TASK DETAILS:
Without omitting anything, copy every entry word for word.

AVAILABLE DATA:
—————
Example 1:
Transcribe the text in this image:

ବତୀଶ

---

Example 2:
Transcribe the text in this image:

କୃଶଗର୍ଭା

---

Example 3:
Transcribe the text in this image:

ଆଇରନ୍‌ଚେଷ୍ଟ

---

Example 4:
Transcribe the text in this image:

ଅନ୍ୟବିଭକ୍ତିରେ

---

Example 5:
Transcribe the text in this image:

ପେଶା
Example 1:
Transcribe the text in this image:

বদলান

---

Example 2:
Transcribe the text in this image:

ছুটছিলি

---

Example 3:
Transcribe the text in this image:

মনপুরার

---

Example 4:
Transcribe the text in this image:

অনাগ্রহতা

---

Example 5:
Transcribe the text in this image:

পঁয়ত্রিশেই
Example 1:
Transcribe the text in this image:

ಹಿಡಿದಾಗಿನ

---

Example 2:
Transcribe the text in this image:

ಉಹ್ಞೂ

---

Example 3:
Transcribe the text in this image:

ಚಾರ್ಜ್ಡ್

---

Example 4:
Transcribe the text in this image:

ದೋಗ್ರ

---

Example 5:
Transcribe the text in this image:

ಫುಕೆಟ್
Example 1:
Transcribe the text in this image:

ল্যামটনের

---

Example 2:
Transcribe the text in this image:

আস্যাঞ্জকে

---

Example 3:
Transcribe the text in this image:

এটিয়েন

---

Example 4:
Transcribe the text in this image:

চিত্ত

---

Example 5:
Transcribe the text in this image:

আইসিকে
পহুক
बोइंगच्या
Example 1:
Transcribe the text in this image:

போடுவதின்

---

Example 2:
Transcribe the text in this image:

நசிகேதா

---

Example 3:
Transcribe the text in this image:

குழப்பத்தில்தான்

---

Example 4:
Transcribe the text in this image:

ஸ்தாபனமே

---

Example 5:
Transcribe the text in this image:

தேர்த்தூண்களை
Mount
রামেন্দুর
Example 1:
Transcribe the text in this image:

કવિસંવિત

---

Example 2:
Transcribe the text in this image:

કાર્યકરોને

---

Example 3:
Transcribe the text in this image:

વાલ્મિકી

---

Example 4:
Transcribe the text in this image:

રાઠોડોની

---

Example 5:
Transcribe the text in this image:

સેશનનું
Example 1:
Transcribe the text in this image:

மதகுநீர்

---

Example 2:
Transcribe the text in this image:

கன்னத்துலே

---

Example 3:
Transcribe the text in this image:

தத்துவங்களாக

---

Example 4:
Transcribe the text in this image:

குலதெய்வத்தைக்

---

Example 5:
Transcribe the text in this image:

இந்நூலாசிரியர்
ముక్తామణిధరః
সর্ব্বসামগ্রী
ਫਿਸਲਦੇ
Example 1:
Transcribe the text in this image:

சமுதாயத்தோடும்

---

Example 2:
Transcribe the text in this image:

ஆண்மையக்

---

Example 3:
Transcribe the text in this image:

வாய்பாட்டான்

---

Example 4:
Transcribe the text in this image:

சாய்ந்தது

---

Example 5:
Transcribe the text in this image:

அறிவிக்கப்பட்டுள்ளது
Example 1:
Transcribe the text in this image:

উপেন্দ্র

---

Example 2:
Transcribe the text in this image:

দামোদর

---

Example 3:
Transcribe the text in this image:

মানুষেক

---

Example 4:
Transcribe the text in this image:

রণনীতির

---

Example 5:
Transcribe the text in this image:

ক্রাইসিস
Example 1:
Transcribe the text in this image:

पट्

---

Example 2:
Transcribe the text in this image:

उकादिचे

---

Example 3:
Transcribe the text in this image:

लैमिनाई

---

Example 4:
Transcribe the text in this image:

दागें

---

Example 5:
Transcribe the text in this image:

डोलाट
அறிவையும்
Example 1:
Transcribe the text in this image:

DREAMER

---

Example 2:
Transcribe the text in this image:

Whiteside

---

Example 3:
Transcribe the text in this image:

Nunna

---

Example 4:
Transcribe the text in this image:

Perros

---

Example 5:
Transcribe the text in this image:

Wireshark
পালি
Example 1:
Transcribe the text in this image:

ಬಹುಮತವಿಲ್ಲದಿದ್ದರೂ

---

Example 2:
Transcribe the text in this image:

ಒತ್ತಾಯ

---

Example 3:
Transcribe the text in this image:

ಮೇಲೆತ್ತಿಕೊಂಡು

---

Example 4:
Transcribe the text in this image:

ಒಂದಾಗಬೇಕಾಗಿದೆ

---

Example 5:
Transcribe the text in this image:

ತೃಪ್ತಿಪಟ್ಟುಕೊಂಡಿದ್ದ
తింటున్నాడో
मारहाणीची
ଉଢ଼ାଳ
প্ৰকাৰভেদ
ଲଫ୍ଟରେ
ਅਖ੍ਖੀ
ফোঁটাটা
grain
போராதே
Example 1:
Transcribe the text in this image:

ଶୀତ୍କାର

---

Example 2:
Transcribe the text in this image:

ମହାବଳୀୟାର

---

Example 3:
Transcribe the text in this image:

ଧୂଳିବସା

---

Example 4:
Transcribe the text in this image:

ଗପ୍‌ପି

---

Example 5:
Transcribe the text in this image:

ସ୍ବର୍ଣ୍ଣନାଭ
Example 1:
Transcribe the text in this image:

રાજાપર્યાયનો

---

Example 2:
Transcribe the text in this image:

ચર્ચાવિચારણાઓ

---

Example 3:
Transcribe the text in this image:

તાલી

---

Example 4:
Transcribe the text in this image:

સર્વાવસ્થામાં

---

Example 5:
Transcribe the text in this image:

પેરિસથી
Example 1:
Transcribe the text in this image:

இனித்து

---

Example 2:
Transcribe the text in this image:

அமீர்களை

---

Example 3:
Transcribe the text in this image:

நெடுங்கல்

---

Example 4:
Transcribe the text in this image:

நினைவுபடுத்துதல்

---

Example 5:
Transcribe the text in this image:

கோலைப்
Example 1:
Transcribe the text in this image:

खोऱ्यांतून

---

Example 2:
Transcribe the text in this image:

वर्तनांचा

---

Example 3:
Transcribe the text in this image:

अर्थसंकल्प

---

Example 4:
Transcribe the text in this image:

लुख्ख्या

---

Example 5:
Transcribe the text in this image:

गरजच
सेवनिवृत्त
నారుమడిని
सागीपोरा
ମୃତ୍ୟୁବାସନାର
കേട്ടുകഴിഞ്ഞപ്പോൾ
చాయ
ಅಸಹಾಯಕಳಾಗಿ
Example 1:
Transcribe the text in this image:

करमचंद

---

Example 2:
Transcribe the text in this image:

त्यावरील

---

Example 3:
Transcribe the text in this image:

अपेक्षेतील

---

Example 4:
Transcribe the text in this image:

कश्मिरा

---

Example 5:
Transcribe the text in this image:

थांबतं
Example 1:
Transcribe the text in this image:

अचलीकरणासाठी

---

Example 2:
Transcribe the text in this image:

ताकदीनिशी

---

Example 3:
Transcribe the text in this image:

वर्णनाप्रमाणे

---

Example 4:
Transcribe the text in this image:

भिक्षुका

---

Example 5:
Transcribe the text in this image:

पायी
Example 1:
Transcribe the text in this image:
—————
WRITTEN SOLUTION:
Example 1:
Transcribe the text in this image:

ବତୀଶ

---

Example 2:
Transcribe the text in this image:

କୃଶଗର୍ଭା

---

Example 3:
Transcribe the text in this image:

ଆଇରନ୍‌ଚେଷ୍ଟ

---

Example 4:
Transcribe the text in this image:

ଅନ୍ୟବିଭକ୍ତିରେ

---

Example 5:
Transcribe the text in this image:

ପେଶା
Example 1:
Transcribe the text in this image:

বদলান

---

Example 2:
Transcribe the text in this image:

ছুটছিলি

---

Example 3:
Transcribe the text in this image:

মনপুরার

---

Example 4:
Transcribe the text in this image:

অনাগ্রহতা

---

Example 5:
Transcribe the text in this image:

পঁয়ত্রিশেই
Example 1:
Transcribe the text in this image:

ಹಿಡಿದಾಗಿನ

---

Example 2:
Transcribe the text in this image:

ಉಹ್ಞೂ

---

Example 3:
Transcribe the text in this image:

ಚಾರ್ಜ್ಡ್

---

Example 4:
Transcribe the text in this image:

ದೋಗ್ರ

---

Example 5:
Transcribe the text in this image:

ಫುಕೆಟ್
Example 1:
Transcribe the text in this image:

ল্যামটনের

---

Example 2:
Transcribe the text in this image:

আস্যাঞ্জকে

---

Example 3:
Transcribe the text in this image:

এটিয়েন

---

Example 4:
Transcribe the text in this image:

চিত্ত

---

Example 5:
Transcribe the text in this image:

আইসিকে
পহুক
बोइंगच्या
Example 1:
Transcribe the text in this image:

போடுவதின்

---

Example 2:
Transcribe the text in this image:

நசிகேதா

---

Example 3:
Transcribe the text in this image:

குழப்பத்தில்தான்

---

Example 4:
Transcribe the text in this image:

ஸ்தாபனமே

---

Example 5:
Transcribe the text in this image:

தேர்த்தூண்களை
Mount
রামেন্দুর
Example 1:
Transcribe the text in this image:

કવિસંવિત

---

Example 2:
Transcribe the text in this image:

કાર્યકરોને

---

Example 3:
Transcribe the text in this image:

વાલ્મિકી

---

Example 4:
Transcribe the text in this image:

રાઠોડોની

---

Example 5:
Transcribe the text in this image:

સેશનનું
Example 1:
Transcribe the text in this image:

மதகுநீர்

---

Example 2:
Transcribe the text in this image:

கன்னத்துலே

---

Example 3:
Transcribe the text in this image:

தத்துவங்களாக

---

Example 4:
Transcribe the text in this image:

குலதெய்வத்தைக்

---

Example 5:
Transcribe the text in this image:

இந்நூலாசிரியர்
ముక్తామణిధరః
সর্ব্বসামগ্রী
ਫਿਸਲਦੇ
Example 1:
Transcribe the text in this image:

சமுதாயத்தோடும்

---

Example 2:
Transcribe the text in this image:

ஆண்மையக்

---

Example 3:
Transcribe the text in this image:

வாய்பாட்டான்

---

Example 4:
Transcribe the text in this image:

சாய்ந்தது

---

Example 5:
Transcribe the text in this image:

அறிவிக்கப்பட்டுள்ளது
Example 1:
Transcribe the text in this image:

উপেন্দ্র

---

Example 2:
Transcribe the text in this image:

দামোদর

---

Example 3:
Transcribe the text in this image:

মানুষেক

---

Example 4:
Transcribe the text in this image:

রণনীতির

---

Example 5:
Transcribe the text in this image:

ক্রাইসিস
Example 1:
Transcribe the text in this image:

पट्

---

Example 2:
Transcribe the text in this image:

उकादिचे

---

Example 3:
Transcribe the text in this image:

लैमिनाई

---

Example 4:
Transcribe the text in this image:

दागें

---

Example 5:
Transcribe the text in this image:

डोलाट
அறிவையும்
Example 1:
Transcribe the text in this image:

DREAMER

---

Example 2:
Transcribe the text in this image:

Whiteside

---

Example 3:
Transcribe the text in this image:

Nunna

---

Example 4:
Transcribe the text in this image:

Perros

---

Example 5:
Transcribe the text in this image:

Wireshark
পালি
Example 1:
Transcribe the text in this image:

ಬಹುಮತವಿಲ್ಲದಿದ್ದರೂ

---

Example 2:
Transcribe the text in this image:

ಒತ್ತಾಯ

---

Example 3:
Transcribe the text in this image:

ಮೇಲೆತ್ತಿಕೊಂಡು

---

Example 4:
Transcribe the text in this image:

ಒಂದಾಗಬೇಕಾಗಿದೆ

---

Example 5:
Transcribe the text in this image:

ತೃಪ್ತಿಪಟ್ಟುಕೊಂಡಿದ್ದ
తింటున్నాడో
मारहाणीची
ଉଢ଼ାଳ
প্ৰকাৰভেদ
ଲଫ୍ଟରେ
ਅਖ੍ਖੀ
ফোঁটাটা
grain
போராதே
Example 1:
Transcribe the text in this image:

ଶୀତ୍କାର

---

Example 2:
Transcribe the text in this image:

ମହାବଳୀୟାର

---

Example 3:
Transcribe the text in this image:

ଧୂଳିବସା

---

Example 4:
Transcribe the text in this image:

ଗପ୍‌ପି

---

Example 5:
Transcribe the text in this image:

ସ୍ବର୍ଣ୍ଣନାଭ
Example 1:
Transcribe the text in this image:

રાજાપર્યાયનો

---

Example 2:
Transcribe the text in this image:

ચર્ચાવિચારણાઓ

---

Example 3:
Transcribe the text in this image:

તાલી

---

Example 4:
Transcribe the text in this image:

સર્વાવસ્થામાં

---

Example 5:
Transcribe the text in this image:

પેરિસથી
Example 1:
Transcribe the text in this image:

இனித்து

---

Example 2:
Transcribe the text in this image:

அமீர்களை

---

Example 3:
Transcribe the text in this image:

நெடுங்கல்

---

Example 4:
Transcribe the text in this image:

நினைவுபடுத்துதல்

---

Example 5:
Transcribe the text in this image:

கோலைப்
Example 1:
Transcribe the text in this image:

खोऱ्यांतून

---

Example 2:
Transcribe the text in this image:

वर्तनांचा

---

Example 3:
Transcribe the text in this image:

अर्थसंकल्प

---

Example 4:
Transcribe the text in this image:

लुख्ख्या

---

Example 5:
Transcribe the text in this image:

गरजच
सेवनिवृत्त
నారుమడిని
सागीपोरा
ମୃତ୍ୟୁବାସନାର
കേട്ടുകഴിഞ്ഞപ്പോൾ
చాయ
ಅಸಹಾಯಕಳಾಗಿ
Example 1:
Transcribe the text in this image:

करमचंद

---

Example 2:
Transcribe the text in this image:

त्यावरील

---

Example 3:
Transcribe the text in this image:

अपेक्षेतील

---

Example 4:
Transcribe the text in this image:

कश्मिरा

---

Example 5:
Transcribe the text in this image:

थांबतं
Example 1:
Transcribe the text in this image:

अचलीकरणासाठी

---

Example 2:
Transcribe the text in this image:

ताकदीनिशी

---

Example 3:
Transcribe the text in this image:

वर्णनाप्रमाणे

---

Example 4:
Transcribe the text in this image:

भिक्षुका

---

Example 5:
Transcribe the text in this image:

पायी
Example 1:
Transcribe the text in this image:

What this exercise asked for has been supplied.